September 11 has a historical significance for Indians, even after 125 years. Not only for India but a memorable day in the religious and cultural history of humanity as well. It was on this day in 1893 that the unknown monk of India, Swami Vivekananda delivered the first of his epoch making six addresses on the august stage of World Parliament of Religions held at Chicago. When he began his talk with ‘Sisters and Brothers of America’ instantly, there was a deafening applause for full two minutes. Because, it was not just the words, but the intense feeling of oneness permeating his heart that really touched the hearts of the noble gathering. Since then he has become an icon, particularly to the Indian youth who seek to serve the society.
To get a first hand experience of the conditions that prevailed in the country in 1890, Swami Vivekananda travelled all over India. During this journey, the itinerant monk came to Belgaum on October 15, 1892. For the first three days he stayed with a well-known lawyer Sadashiva Balakrishna Bhate and the next nine days with a sub-divisional forest officer Haripada Mitra. His house is preserved well and is part of the Ramakrishna Mission Ashrama since June 2000. From Belgaum, Swamiji went to Marmagoa where he stayed for three days in a Seminary and studied all the old works in Latin and some ancient manuscripts.
From Marmagoa, Swamiji went by train to Dharwad, and then came to Bangalore in November 1892. It is said that in the initial days he stayed in a choultry in Tulsi Thota (Tulsi garden) in the old Majestic area.
There was a big Kalyani, a water tank here. During those days many yogis used to frequent this tank. Swamiji also came here and used to sit for sometime on a platform with a long stone slab on it, attached to the house of one Mr. Sugappa. The inmates were attracted by his splendid personality. Later, when Swamiji was globally known due to his talks at the World Parliament of Religions, the local newspapers carried his pictures. It was only then the family members realised that the monk was none other than Swami Vivekananda. Since then, their veneration for the stone doubled and continued for the subsequent generations too. Recently, when they wanted to construct a new building, they handed over the stone slab to Ramakrishna Math, Bull Temple Road. Today, in the Math premises the sacred stone slab is placed with Swamiji’s statue on it in a beautifully built vault. It has been a spot of inspiration for thousands of devotees, specially the youth.

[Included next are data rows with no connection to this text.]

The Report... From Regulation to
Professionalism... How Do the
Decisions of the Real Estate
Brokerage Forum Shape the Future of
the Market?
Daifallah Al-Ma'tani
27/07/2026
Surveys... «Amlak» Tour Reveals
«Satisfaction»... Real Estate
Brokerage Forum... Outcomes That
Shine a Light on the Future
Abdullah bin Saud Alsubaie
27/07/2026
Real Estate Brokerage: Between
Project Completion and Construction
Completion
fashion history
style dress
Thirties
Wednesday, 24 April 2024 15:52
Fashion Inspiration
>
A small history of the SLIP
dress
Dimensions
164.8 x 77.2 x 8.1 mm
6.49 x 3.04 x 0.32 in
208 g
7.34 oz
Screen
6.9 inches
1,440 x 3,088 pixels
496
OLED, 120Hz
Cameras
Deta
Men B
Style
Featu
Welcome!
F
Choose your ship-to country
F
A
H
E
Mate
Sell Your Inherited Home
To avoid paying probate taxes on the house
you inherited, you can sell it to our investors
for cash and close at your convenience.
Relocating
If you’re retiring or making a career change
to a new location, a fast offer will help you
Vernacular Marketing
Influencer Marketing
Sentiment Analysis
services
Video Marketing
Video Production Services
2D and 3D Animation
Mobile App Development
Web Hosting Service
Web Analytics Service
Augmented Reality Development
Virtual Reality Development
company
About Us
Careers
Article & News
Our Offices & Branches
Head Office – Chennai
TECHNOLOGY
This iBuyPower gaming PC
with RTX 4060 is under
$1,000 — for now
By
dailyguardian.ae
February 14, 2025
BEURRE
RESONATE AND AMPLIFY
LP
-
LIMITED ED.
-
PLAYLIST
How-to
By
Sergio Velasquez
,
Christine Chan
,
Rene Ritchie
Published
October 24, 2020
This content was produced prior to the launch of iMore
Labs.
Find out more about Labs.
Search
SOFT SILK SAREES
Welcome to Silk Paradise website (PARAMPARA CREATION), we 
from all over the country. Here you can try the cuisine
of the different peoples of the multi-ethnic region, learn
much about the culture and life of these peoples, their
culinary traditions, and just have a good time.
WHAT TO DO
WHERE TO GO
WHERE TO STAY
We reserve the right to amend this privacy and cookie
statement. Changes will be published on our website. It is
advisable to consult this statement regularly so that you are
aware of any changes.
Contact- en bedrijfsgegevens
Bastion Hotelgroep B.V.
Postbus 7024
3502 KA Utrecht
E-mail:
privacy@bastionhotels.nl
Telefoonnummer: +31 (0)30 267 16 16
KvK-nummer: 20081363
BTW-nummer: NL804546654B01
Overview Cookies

While in Bangalore, Swamiji also stayed with Dr. Palpu the Sanitary Engineer of the then Mysore State. It was not long before, Swamiji became acquainted with Sir K. Sheshadri Iyer, the Dewan of Mysore State. A few minutes conversation was sufficient to impress the great statesman of the fact that the young Sanyasi before him possessed ‘a magnetic personality and a divine force which were destined to leave their mark on the history of this country’. Swamiji was the Dewan’s guest for a few days at his house in Mysore city.
Soon, the Dewan introduced Swamiji to the Maharaja of Mysore, Sri Chamarajendra Wadiyar .The Maharaja was so impressed with him at the very first sight that immediately he became his admirer and ordered that he should be treated as a state guest. He made arrangements for his stay at the Palace itself wishing to have better and more opportunities for talks and closer intimacy with him . He sought Swamiji’s advice on many important matters of administration. The Maharaja of Mysore encouraged and helped Swamiji to some extent in his visit to USA to attend the Parliament of World Religions.
Swamiji had great hope on the young Maharaja of Mysore. In fact, after his grand success at the Parliament of Religions, Swamiji writes a letter from Chicago to Chamaraja Wadiyar. Acknowledging the help given by the Maharaja, he at length gives a vivid picture of the various aspects of the life in the west and compares the same with the prevailing conditions in our country. In the end, he writes, “My noble Prince, this life is short, the vanities of the world are transient, but they alone live who live for others, the rest are more dead than alive.”
Swami Vivekananda had great expectations from the Maharaja of Mysore. This noble friendship would have had far reaching benevolent effects on our state. But, unfortunately, Sri Chamaraja Wadiyar died in 1894. Then, Swamiji writes to one of his disciples: ‘The Maharaja of Mysore is dead — one of our greatest hopes.’
In fact, a meeting was organised in Central College,Bangalore in August 1894, to thank the people of America for the way in which they had responded to Swami Vivekananda’s message at the Parliament of Religions. Dewan Sri Sheshadri Iyer spoke to the elite of Bangalore gathered there. Swamiji writes separate letters to his close associate Alasinga Perumal and Dewan Sheshadri Iyer expressing his regard for Mysore State.
Swamijis visit to Bangalore in 1892 laid a very strong foundation for the Ramakrishna Vivekananda Movement which has made Bangalore globally known.